Adams, B.G. (2014). ‘I Think therefore I Am… I Think On the Diversity and Complexity of Identity’. Tilburg University.

Anthias, F. (2006). Belongings in a Globalising and Unequal World: Rethinking Translocations. The Situated Politics of Belonging. Retrieved from https://www.researchgate.net/publication/265280705_Belongings_in_a_Globalising_and_Unequal_World_rethinking_translocations/citation/download

Asadu, P. A. (2018). Identity construction and belonging of second-generation Ghanaian immigrants in the Netherlands. Social Justice Perspectives (SJP). Retrieved from http://hdl.handle.net/2105/46582

Boccagni, P. (2017). Migration and the Search for Home: Mapping Domestic Space in Migrants’ Everyday Lives.
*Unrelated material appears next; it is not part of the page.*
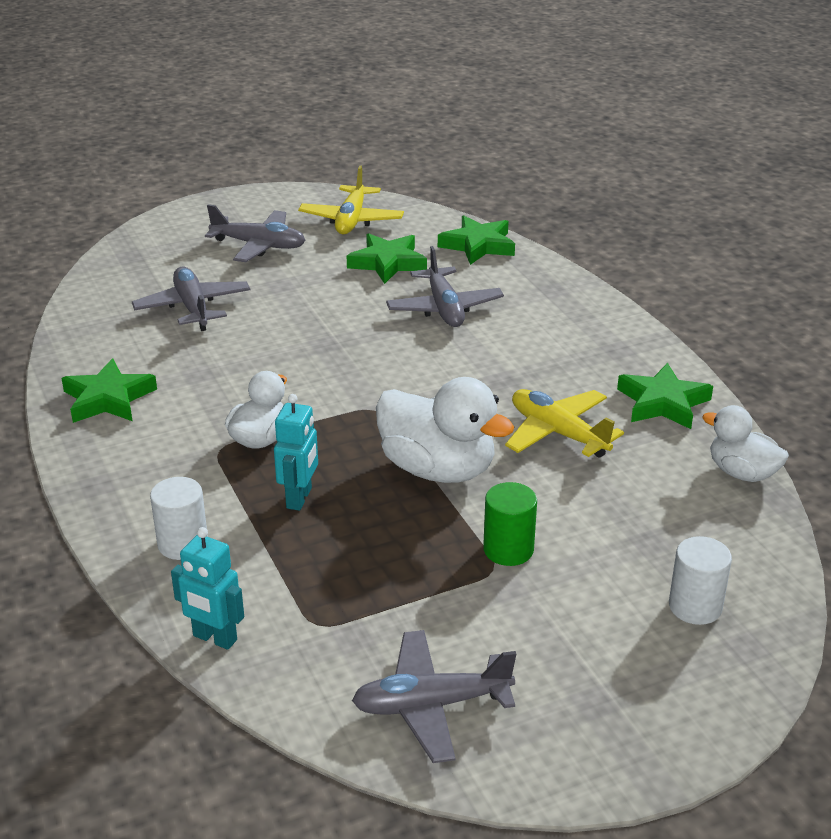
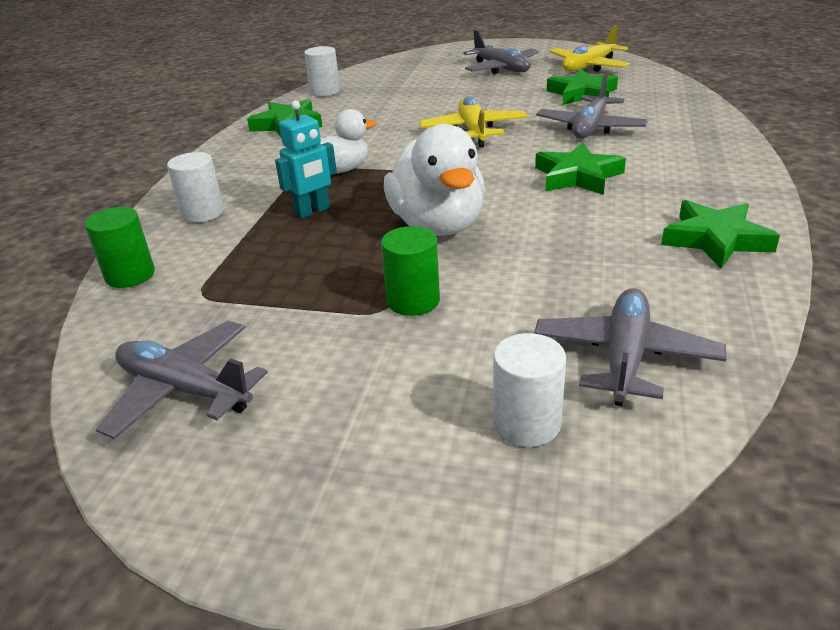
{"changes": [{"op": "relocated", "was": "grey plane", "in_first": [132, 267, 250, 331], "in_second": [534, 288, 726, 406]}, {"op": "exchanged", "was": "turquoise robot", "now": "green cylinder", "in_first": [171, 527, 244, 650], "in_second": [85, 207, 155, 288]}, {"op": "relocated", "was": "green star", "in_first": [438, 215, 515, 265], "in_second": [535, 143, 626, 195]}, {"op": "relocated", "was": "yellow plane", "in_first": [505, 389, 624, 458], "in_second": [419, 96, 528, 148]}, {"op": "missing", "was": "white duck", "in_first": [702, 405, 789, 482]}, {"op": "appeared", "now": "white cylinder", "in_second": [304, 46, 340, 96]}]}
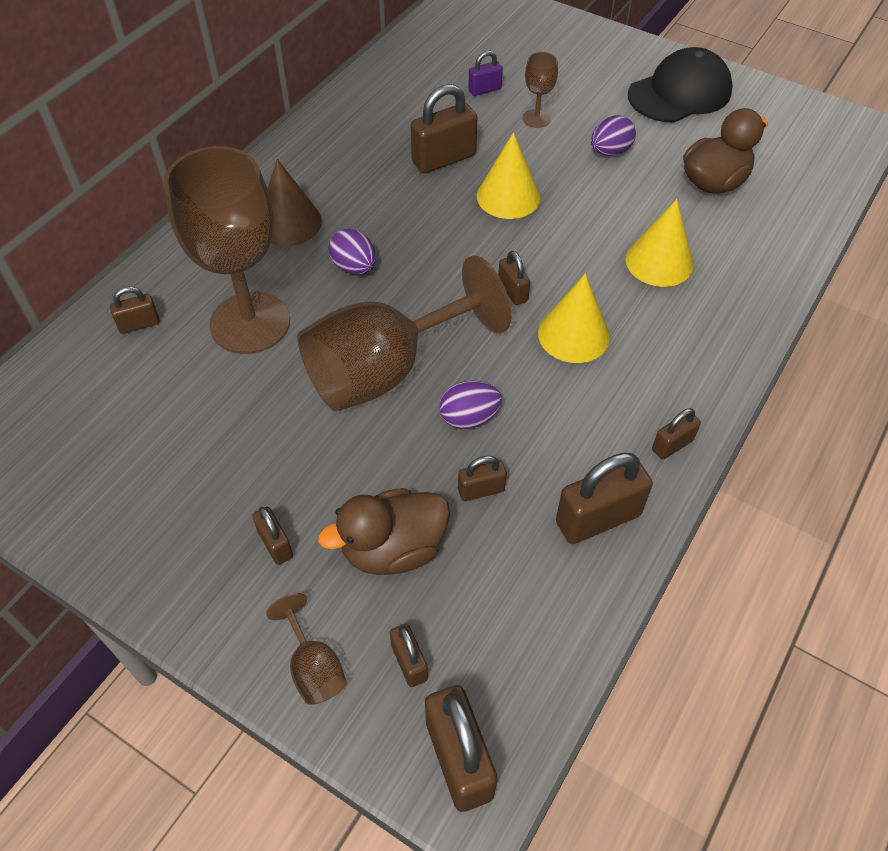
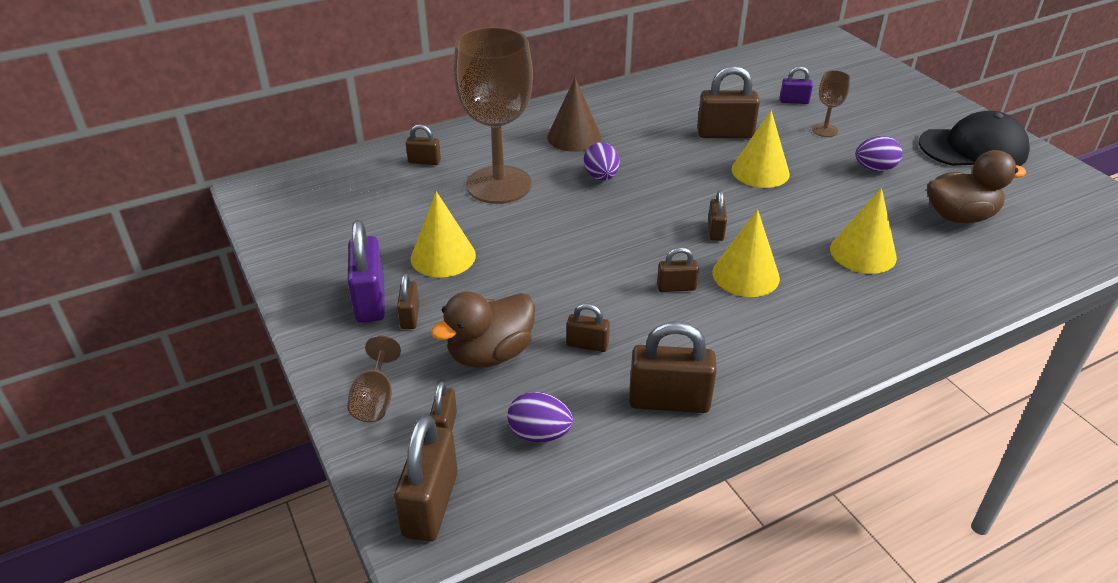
{"changes": [{"op": "missing", "was": "brown goblet", "in_first": [297, 255, 511, 412]}, {"op": "spun", "was": "brown duck", "in_first": [318, 488, 450, 575], "in_second": [431, 291, 535, 368], "clockwise": -45}, {"op": "relocated", "was": "purple egg", "in_first": [439, 381, 502, 429], "in_second": [507, 392, 573, 443]}, {"op": "relocated", "was": "brown padlock", "in_first": [652, 408, 701, 459], "in_second": [657, 247, 699, 292]}, {"op": "appeared", "now": "purple padlock", "in_second": [348, 220, 385, 323]}, {"op": "appeared", "now": "yellow cone", "in_second": [411, 191, 476, 278]}]}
New York, NY: Palgrave MacMillan.

Kačkutė, E. (2016) “Mother Tongue as the Language of Mothering and Homing Practice in Betty Quan’s Mother Tongue and Hiromi Goto’s Chorus of Mushrooms”: Survival Strategies and Identity Construction of Migrant and Refugee Mothers” (56-74). Toronto: Demeter Press.

Hondagneu-Sotelo, P. (2014). Paradise Transplanted: Migration and the Making of California Gardens. Berkeley, CA: University of California Press.

Kelley, C. E. (2013). Accidental Immigrants and the Search for Home: Women, Cultural Identity, and Community. Philadelphia, PA: Temple University Press.